I have a "package rank" based on a certain number of times a unique customer id has been sent a package.
row_number() over (partition by package.customer_id
order by ship_date.shipped_date) as package_rank
The output returned is something like this:
+------------+-----------+-----+
|customer_id | ship_date | rank|
+------------+-----------+-----+
| sam | 8/20/2019 | 1 |
| sam | 9/20/2019 | 2 |
| sam | 9/23/2019 | 3 |
| tim | 9/20/2019 | 1 |
| tim | 10/18/2019| 2 |
+------------+-----------+-----+
Since, it is unlikely that we would have shipped another complete box within 3 days, like in the case of sam, I would not want to include that shipment. I would only want to have the rank include shipment dates that are at least 28 days later than the previous ship date. Please let me know what the best way to go about this is! Thank you in advance.

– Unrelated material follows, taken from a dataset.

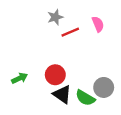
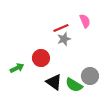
gray star: (55, 17) -> (64, 39), moved
red circle: (55, 75) -> (41, 58), moved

Use a window function to exclude such rows from the list:
SELECT customer_id,
ship_date,
row_number()
OVER (PARTITION BY customer_id
ORDER BY ship_date) AS rank
FROM (SELECT customer_id,
ship_date,
lag(ship_date)
OVER (PARTITION BY customer_id
ORDER BY ship_date) AS prev_ship_date
FROM package) AS p1
WHERE (prev_ship_date + 28 > ship_date) IS NOT FALSE
ORDER BY rank;